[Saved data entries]

+ + + + +

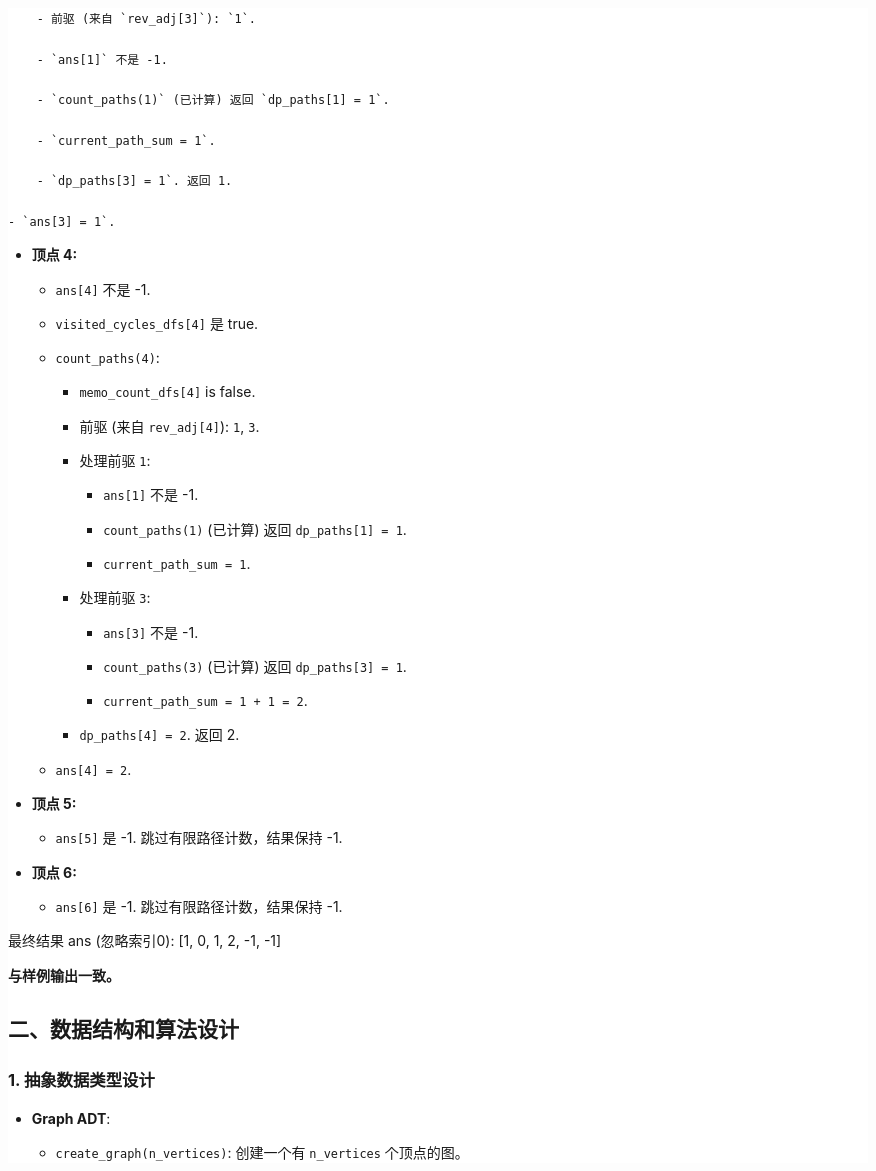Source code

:         - 前驱 (来自 `rev_adj[3]`): `1`.

        - `ans[1]` 不是 -1.

        - `count_paths(1)` (已计算) 返回 `dp_paths[1] = 1`.

        - `current_path_sum = 1`.

        - `dp_paths[3] = 1`. 返回 1.

    - `ans[3] = 1`.

- **顶点 4:**

    - `ans[4]` 不是 -1.

    - `visited_cycles_dfs[4]` 是 true.

    - `count_paths(4)`:

        - `memo_count_dfs[4]` is false.

        - 前驱 (来自 `rev_adj[4]`): `1`, `3`.

        - 处理前驱 `1`:

            - `ans[1]` 不是 -1.

            - `count_paths(1)` (已计算) 返回 `dp_paths[1] = 1`.

            - `current_path_sum = 1`.

        - 处理前驱 `3`:

            - `ans[3]` 不是 -1.

            - `count_paths(3)` (已计算) 返回 `dp_paths[3] = 1`.

            - `current_path_sum = 1 + 1 = 2`.

        - `dp_paths[4] = 2`. 返回 2.

    - `ans[4] = 2`.

- **顶点 5:**

    - `ans[5]` 是 -1. 跳过有限路径计数，结果保持 -1.

- **顶点 6:**

    - `ans[6]` 是 -1. 跳过有限路径计数，结果保持 -1.

最终结果 ans (忽略索引0): [1, 0, 1, 2, -1, -1]

**与样例输出一致。**

## 二、数据结构和算法设计

### 1. 抽象数据类型设计

- **Graph ADT**:

    - `create_graph(n_vertices)`: 创建一个有 `n_vertices` 个顶点的图。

+ + + + +

[INSTRUCTIONS FOR THE TASK]
Aside from the pictures, copy all of the entries exactly.

[OUTPUT OF THE TASK]
Source code

:         - 前驱 (来自 `rev_adj[3]`): `1`.

        - `ans[1]` 不是 -1.

        - `count_paths(1)` (已计算) 返回 `dp_paths[1] = 1`.

        - `current_path_sum = 1`.

        - `dp_paths[3] = 1`. 返回 1.

    - `ans[3] = 1`.

- **顶点 4:**

    - `ans[4]` 不是 -1.

    - `visited_cycles_dfs[4]` 是 true.

    - `count_paths(4)`:

        - `memo_count_dfs[4]` is false.

        - 前驱 (来自 `rev_adj[4]`): `1`, `3`.

        - 处理前驱 `1`:

            - `ans[1]` 不是 -1.

            - `count_paths(1)` (已计算) 返回 `dp_paths[1] = 1`.

            - `current_path_sum = 1`.

        - 处理前驱 `3`:

            - `ans[3]` 不是 -1.

            - `count_paths(3)` (已计算) 返回 `dp_paths[3] = 1`.

            - `current_path_sum = 1 + 1 = 2`.

        - `dp_paths[4] = 2`. 返回 2.

    - `ans[4] = 2`.

- **顶点 5:**

    - `ans[5]` 是 -1. 跳过有限路径计数，结果保持 -1.

- **顶点 6:**

    - `ans[6]` 是 -1. 跳过有限路径计数，结果保持 -1.

最终结果 ans (忽略索引0): [1, 0, 1, 2, -1, -1]

**与样例输出一致。**

## 二、数据结构和算法设计

### 1. 抽象数据类型设计

- **Graph ADT**:

    - `create_graph(n_vertices)`: 创建一个有 `n_vertices` 个顶点的图。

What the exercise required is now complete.